Saved entries:

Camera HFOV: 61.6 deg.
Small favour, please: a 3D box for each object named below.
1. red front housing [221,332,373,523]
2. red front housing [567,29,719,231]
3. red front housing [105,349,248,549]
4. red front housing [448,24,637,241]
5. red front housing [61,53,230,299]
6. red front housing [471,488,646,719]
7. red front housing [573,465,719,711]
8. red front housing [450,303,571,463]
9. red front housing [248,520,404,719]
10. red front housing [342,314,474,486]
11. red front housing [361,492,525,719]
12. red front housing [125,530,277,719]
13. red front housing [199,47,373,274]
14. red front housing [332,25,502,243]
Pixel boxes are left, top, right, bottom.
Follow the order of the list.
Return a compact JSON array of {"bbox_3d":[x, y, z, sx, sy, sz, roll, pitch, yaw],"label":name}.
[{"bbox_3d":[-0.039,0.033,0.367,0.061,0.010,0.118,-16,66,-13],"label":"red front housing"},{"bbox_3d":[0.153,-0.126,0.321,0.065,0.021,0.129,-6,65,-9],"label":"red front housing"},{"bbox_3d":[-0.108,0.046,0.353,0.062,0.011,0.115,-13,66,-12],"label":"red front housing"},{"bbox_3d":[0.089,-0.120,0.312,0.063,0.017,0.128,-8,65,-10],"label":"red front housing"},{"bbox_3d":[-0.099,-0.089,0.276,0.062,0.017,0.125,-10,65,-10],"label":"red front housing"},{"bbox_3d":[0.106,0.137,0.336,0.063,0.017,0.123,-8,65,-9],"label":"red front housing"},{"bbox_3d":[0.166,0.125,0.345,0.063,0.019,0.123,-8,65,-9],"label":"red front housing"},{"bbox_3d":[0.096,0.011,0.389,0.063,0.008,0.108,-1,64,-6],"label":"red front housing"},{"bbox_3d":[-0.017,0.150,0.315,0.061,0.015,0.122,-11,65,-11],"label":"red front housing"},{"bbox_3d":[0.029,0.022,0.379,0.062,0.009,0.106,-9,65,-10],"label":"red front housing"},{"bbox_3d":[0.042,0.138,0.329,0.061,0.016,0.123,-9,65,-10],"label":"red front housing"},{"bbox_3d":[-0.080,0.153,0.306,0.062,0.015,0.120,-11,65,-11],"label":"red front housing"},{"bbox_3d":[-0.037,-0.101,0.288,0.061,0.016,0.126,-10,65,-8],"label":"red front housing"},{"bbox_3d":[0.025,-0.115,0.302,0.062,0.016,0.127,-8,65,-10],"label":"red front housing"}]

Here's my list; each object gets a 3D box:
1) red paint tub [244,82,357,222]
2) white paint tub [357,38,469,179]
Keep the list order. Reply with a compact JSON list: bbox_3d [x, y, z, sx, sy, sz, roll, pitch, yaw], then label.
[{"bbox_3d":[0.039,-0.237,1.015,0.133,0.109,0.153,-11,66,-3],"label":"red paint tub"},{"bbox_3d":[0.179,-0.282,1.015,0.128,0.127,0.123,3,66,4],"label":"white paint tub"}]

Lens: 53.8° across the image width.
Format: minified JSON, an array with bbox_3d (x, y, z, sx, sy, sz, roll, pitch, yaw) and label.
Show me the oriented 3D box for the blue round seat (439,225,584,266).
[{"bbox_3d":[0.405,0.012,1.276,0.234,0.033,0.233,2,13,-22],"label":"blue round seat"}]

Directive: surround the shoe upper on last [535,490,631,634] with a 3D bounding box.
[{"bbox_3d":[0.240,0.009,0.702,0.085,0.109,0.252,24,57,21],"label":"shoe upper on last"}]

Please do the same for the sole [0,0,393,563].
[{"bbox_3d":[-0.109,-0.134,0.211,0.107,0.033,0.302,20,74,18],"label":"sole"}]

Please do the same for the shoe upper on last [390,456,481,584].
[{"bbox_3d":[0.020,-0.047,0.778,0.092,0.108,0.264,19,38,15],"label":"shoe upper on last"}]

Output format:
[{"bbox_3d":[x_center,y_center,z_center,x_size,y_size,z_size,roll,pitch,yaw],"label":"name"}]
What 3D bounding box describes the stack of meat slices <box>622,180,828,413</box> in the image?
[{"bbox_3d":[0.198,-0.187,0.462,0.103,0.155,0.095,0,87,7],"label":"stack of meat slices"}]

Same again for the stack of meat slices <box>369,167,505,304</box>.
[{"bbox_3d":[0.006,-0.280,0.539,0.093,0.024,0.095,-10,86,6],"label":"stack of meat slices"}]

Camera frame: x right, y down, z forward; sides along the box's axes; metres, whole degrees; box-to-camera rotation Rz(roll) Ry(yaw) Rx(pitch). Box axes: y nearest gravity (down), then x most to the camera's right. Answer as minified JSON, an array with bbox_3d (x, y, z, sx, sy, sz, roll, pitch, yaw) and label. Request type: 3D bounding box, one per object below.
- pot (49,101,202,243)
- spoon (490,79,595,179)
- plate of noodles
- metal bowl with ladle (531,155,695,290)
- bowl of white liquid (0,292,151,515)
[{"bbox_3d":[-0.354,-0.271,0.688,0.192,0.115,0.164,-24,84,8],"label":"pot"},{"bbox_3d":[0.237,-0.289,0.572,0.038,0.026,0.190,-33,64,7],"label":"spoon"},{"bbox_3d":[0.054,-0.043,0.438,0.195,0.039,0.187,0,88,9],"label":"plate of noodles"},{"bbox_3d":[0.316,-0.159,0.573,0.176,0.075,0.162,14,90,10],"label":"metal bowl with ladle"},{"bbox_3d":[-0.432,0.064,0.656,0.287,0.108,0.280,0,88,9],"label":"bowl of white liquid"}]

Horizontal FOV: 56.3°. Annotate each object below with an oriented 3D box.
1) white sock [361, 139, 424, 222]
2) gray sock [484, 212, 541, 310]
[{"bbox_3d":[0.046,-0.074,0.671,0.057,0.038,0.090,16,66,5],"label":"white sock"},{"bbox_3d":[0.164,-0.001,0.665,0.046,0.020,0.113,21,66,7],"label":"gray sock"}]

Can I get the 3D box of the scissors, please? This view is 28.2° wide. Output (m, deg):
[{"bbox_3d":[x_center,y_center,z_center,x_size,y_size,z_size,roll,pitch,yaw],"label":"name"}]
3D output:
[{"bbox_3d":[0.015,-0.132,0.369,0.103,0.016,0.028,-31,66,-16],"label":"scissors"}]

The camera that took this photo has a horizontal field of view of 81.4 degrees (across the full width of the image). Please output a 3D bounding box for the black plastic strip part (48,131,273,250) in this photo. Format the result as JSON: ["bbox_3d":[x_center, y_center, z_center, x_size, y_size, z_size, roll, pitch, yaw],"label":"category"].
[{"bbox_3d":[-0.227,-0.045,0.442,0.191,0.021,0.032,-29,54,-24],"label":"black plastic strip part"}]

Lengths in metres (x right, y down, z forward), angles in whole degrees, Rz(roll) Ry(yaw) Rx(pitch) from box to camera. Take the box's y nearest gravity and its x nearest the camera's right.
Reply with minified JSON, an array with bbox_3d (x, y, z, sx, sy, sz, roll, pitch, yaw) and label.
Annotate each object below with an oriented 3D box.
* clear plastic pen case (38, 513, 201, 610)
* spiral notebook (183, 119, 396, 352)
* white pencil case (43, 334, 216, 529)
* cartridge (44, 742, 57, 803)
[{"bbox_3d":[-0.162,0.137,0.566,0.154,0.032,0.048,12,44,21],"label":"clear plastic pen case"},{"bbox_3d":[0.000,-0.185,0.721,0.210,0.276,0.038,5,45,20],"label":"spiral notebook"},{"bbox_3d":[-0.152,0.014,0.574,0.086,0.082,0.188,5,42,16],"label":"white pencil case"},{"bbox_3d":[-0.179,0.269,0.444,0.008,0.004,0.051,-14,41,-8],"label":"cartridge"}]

**Work required:** Would you retype the records above without changing a word?

**Response to this exercise:**
Camera HFOV: 61.6 deg.
Small favour, please: a 3D box for each object named below.
1. red front housing [221,332,373,523]
2. red front housing [567,29,719,231]
3. red front housing [105,349,248,549]
4. red front housing [448,24,637,241]
5. red front housing [61,53,230,299]
6. red front housing [471,488,646,719]
7. red front housing [573,465,719,711]
8. red front housing [450,303,571,463]
9. red front housing [248,520,404,719]
10. red front housing [342,314,474,486]
11. red front housing [361,492,525,719]
12. red front housing [125,530,277,719]
13. red front housing [199,47,373,274]
14. red front housing [332,25,502,243]
Pixel boxes are left, top, right, bottom.
Follow the order of the list.
Return a compact JSON array of {"bbox_3d":[x, y, z, sx, sy, sz, roll, pitch, yaw],"label":name}.
[{"bbox_3d":[-0.039,0.033,0.367,0.061,0.010,0.118,-16,66,-13],"label":"red front housing"},{"bbox_3d":[0.153,-0.126,0.321,0.065,0.021,0.129,-6,65,-9],"label":"red front housing"},{"bbox_3d":[-0.108,0.046,0.353,0.062,0.011,0.115,-13,66,-12],"label":"red front housing"},{"bbox_3d":[0.089,-0.120,0.312,0.063,0.017,0.128,-8,65,-10],"label":"red front housing"},{"bbox_3d":[-0.099,-0.089,0.276,0.062,0.017,0.125,-10,65,-10],"label":"red front housing"},{"bbox_3d":[0.106,0.137,0.336,0.063,0.017,0.123,-8,65,-9],"label":"red front housing"},{"bbox_3d":[0.166,0.125,0.345,0.063,0.019,0.123,-8,65,-9],"label":"red front housing"},{"bbox_3d":[0.096,0.011,0.389,0.063,0.008,0.108,-1,64,-6],"label":"red front housing"},{"bbox_3d":[-0.017,0.150,0.315,0.061,0.015,0.122,-11,65,-11],"label":"red front housing"},{"bbox_3d":[0.029,0.022,0.379,0.062,0.009,0.106,-9,65,-10],"label":"red front housing"},{"bbox_3d":[0.042,0.138,0.329,0.061,0.016,0.123,-9,65,-10],"label":"red front housing"},{"bbox_3d":[-0.080,0.153,0.306,0.062,0.015,0.120,-11,65,-11],"label":"red front housing"},{"bbox_3d":[-0.037,-0.101,0.288,0.061,0.016,0.126,-10,65,-8],"label":"red front housing"},{"bbox_3d":[0.025,-0.115,0.302,0.062,0.016,0.127,-8,65,-10],"label":"red front housing"}]

Here's my list; each object gets a 3D box:
1) red paint tub [244,82,357,222]
2) white paint tub [357,38,469,179]
Keep the list order. Reply with a compact JSON list: bbox_3d [x, y, z, sx, sy, sz, roll, pitch, yaw], then label.
[{"bbox_3d":[0.039,-0.237,1.015,0.133,0.109,0.153,-11,66,-3],"label":"red paint tub"},{"bbox_3d":[0.179,-0.282,1.015,0.128,0.127,0.123,3,66,4],"label":"white paint tub"}]

Lens: 53.8° across the image width.
Format: minified JSON, an array with bbox_3d (x, y, z, sx, sy, sz, roll, pitch, yaw) and label.
Show me the oriented 3D box for the blue round seat (439,225,584,266).
[{"bbox_3d":[0.405,0.012,1.276,0.234,0.033,0.233,2,13,-22],"label":"blue round seat"}]

Directive: surround the shoe upper on last [535,490,631,634] with a 3D bounding box.
[{"bbox_3d":[0.240,0.009,0.702,0.085,0.109,0.252,24,57,21],"label":"shoe upper on last"}]

Please do the same for the sole [0,0,393,563].
[{"bbox_3d":[-0.109,-0.134,0.211,0.107,0.033,0.302,20,74,18],"label":"sole"}]

Please do the same for the shoe upper on last [390,456,481,584].
[{"bbox_3d":[0.020,-0.047,0.778,0.092,0.108,0.264,19,38,15],"label":"shoe upper on last"}]

Output format:
[{"bbox_3d":[x_center,y_center,z_center,x_size,y_size,z_size,roll,pitch,yaw],"label":"name"}]
What 3D bounding box describes the stack of meat slices <box>622,180,828,413</box> in the image?
[{"bbox_3d":[0.198,-0.187,0.462,0.103,0.155,0.095,0,87,7],"label":"stack of meat slices"}]

Same again for the stack of meat slices <box>369,167,505,304</box>.
[{"bbox_3d":[0.006,-0.280,0.539,0.093,0.024,0.095,-10,86,6],"label":"stack of meat slices"}]

Camera frame: x right, y down, z forward; sides along the box's axes; metres, whole degrees; box-to-camera rotation Rz(roll) Ry(yaw) Rx(pitch). Box axes: y nearest gravity (down), then x most to the camera's right. Answer as minified JSON, an array with bbox_3d (x, y, z, sx, sy, sz, roll, pitch, yaw) and label. Request type: 3D bounding box, one per object below.
- pot (49,101,202,243)
- spoon (490,79,595,179)
- plate of noodles
- metal bowl with ladle (531,155,695,290)
- bowl of white liquid (0,292,151,515)
[{"bbox_3d":[-0.354,-0.271,0.688,0.192,0.115,0.164,-24,84,8],"label":"pot"},{"bbox_3d":[0.237,-0.289,0.572,0.038,0.026,0.190,-33,64,7],"label":"spoon"},{"bbox_3d":[0.054,-0.043,0.438,0.195,0.039,0.187,0,88,9],"label":"plate of noodles"},{"bbox_3d":[0.316,-0.159,0.573,0.176,0.075,0.162,14,90,10],"label":"metal bowl with ladle"},{"bbox_3d":[-0.432,0.064,0.656,0.287,0.108,0.280,0,88,9],"label":"bowl of white liquid"}]

Horizontal FOV: 56.3°. Annotate each object below with an oriented 3D box.
1) white sock [361, 139, 424, 222]
2) gray sock [484, 212, 541, 310]
[{"bbox_3d":[0.046,-0.074,0.671,0.057,0.038,0.090,16,66,5],"label":"white sock"},{"bbox_3d":[0.164,-0.001,0.665,0.046,0.020,0.113,21,66,7],"label":"gray sock"}]

Can I get the 3D box of the scissors, please? This view is 28.2° wide. Output (m, deg):
[{"bbox_3d":[x_center,y_center,z_center,x_size,y_size,z_size,roll,pitch,yaw],"label":"name"}]
3D output:
[{"bbox_3d":[0.015,-0.132,0.369,0.103,0.016,0.028,-31,66,-16],"label":"scissors"}]

The camera that took this photo has a horizontal field of view of 81.4 degrees (across the full width of the image). Please output a 3D bounding box for the black plastic strip part (48,131,273,250) in this photo. Format the result as JSON: ["bbox_3d":[x_center, y_center, z_center, x_size, y_size, z_size, roll, pitch, yaw],"label":"category"].
[{"bbox_3d":[-0.227,-0.045,0.442,0.191,0.021,0.032,-29,54,-24],"label":"black plastic strip part"}]

Lengths in metres (x right, y down, z forward), angles in whole degrees, Rz(roll) Ry(yaw) Rx(pitch) from box to camera. Take the box's y nearest gravity and its x nearest the camera's right.
Reply with minified JSON, an array with bbox_3d (x, y, z, sx, sy, sz, roll, pitch, yaw) and label.
Annotate each object below with an oriented 3D box.
* clear plastic pen case (38, 513, 201, 610)
* spiral notebook (183, 119, 396, 352)
* white pencil case (43, 334, 216, 529)
* cartridge (44, 742, 57, 803)
[{"bbox_3d":[-0.162,0.137,0.566,0.154,0.032,0.048,12,44,21],"label":"clear plastic pen case"},{"bbox_3d":[0.000,-0.185,0.721,0.210,0.276,0.038,5,45,20],"label":"spiral notebook"},{"bbox_3d":[-0.152,0.014,0.574,0.086,0.082,0.188,5,42,16],"label":"white pencil case"},{"bbox_3d":[-0.179,0.269,0.444,0.008,0.004,0.051,-14,41,-8],"label":"cartridge"}]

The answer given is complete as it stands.